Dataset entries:
"""
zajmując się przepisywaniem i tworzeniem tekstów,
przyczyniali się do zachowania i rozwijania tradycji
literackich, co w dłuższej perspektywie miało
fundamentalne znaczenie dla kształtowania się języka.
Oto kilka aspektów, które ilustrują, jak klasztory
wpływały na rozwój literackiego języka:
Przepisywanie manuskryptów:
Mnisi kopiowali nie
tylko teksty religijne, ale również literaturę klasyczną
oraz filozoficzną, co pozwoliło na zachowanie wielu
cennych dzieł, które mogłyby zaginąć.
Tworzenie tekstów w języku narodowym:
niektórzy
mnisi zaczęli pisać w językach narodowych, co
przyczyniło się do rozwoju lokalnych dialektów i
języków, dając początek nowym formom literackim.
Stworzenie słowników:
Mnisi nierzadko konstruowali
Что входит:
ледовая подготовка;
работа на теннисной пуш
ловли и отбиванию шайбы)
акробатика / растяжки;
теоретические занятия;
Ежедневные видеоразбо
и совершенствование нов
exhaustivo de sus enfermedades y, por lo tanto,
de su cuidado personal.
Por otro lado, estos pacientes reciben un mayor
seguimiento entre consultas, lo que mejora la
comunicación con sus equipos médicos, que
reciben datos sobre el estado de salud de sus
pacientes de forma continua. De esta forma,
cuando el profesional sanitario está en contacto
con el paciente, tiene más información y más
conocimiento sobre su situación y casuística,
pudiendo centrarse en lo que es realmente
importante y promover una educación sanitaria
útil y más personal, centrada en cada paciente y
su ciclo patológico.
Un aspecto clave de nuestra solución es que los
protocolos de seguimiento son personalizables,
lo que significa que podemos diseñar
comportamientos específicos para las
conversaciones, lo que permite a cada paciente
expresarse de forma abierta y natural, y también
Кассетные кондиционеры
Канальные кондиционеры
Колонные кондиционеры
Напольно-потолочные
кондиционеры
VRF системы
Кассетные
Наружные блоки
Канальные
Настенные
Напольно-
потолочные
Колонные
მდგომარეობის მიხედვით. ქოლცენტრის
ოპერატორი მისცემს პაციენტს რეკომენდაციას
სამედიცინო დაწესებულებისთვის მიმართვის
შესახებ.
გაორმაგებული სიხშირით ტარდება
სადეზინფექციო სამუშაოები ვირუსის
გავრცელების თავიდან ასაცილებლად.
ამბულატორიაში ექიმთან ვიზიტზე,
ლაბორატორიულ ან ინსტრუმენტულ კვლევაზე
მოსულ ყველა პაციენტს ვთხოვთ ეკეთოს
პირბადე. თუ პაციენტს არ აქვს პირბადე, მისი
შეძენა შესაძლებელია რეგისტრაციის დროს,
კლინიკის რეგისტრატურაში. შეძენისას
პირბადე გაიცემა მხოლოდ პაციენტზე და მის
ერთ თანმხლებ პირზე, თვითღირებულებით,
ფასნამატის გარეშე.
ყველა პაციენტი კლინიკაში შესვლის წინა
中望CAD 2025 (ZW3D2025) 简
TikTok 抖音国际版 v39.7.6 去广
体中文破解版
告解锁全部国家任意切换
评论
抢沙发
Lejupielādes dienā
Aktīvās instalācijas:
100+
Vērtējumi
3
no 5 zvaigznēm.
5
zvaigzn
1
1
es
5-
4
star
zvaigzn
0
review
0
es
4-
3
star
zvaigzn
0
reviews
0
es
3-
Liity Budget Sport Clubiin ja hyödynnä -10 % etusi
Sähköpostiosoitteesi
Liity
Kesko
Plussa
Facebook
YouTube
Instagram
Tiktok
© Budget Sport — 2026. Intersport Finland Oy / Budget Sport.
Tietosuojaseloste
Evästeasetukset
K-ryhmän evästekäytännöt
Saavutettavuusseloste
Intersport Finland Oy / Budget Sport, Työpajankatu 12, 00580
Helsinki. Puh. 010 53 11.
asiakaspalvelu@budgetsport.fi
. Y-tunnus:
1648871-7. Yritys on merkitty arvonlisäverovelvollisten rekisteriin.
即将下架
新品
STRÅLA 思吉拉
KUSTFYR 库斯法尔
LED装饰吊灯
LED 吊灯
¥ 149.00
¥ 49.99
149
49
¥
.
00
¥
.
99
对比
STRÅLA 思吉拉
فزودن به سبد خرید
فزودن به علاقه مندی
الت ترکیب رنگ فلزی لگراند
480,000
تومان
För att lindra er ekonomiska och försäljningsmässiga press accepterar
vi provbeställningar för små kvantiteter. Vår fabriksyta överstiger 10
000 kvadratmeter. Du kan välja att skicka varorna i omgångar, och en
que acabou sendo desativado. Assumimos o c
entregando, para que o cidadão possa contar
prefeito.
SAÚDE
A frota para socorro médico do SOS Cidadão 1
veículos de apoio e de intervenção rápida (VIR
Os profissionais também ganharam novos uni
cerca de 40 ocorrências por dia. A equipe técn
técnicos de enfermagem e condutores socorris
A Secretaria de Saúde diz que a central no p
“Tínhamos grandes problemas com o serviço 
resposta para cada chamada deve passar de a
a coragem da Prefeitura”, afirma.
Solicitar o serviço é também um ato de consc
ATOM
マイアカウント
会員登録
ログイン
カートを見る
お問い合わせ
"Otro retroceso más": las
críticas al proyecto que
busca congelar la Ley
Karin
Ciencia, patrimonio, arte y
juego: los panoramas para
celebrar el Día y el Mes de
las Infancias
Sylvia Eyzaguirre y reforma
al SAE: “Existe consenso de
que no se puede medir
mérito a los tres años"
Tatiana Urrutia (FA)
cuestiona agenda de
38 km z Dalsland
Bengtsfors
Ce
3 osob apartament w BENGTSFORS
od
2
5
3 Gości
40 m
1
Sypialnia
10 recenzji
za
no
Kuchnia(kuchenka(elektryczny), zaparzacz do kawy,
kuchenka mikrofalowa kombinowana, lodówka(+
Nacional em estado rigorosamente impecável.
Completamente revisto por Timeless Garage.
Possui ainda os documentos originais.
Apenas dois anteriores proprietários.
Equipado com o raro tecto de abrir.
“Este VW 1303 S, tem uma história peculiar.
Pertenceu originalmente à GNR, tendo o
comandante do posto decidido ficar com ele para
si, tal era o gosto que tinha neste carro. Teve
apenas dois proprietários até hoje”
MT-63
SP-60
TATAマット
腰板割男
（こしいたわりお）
"""
**What the task asks**
Nothing but the lines from the first line of the data through the line with "Ежедневные видеоразбо" should be returned, exactly as they appear, both ends included.

**Result**
zajmując się przepisywaniem i tworzeniem tekstów,
przyczyniali się do zachowania i rozwijania tradycji
literackich, co w dłuższej perspektywie miało
fundamentalne znaczenie dla kształtowania się języka.
Oto kilka aspektów, które ilustrują, jak klasztory
wpływały na rozwój literackiego języka:
Przepisywanie manuskryptów:
Mnisi kopiowali nie
tylko teksty religijne, ale również literaturę klasyczną
oraz filozoficzną, co pozwoliło na zachowanie wielu
cennych dzieł, które mogłyby zaginąć.
Tworzenie tekstów w języku narodowym:
niektórzy
mnisi zaczęli pisać w językach narodowych, co
przyczyniło się do rozwoju lokalnych dialektów i
języków, dając początek nowym formom literackim.
Stworzenie słowników:
Mnisi nierzadko konstruowali
Что входит:
ледовая подготовка;
работа на теннисной пуш
ловли и отбиванию шайбы)
акробатика / растяжки;
теоретические занятия;
Ежедневные видеоразбо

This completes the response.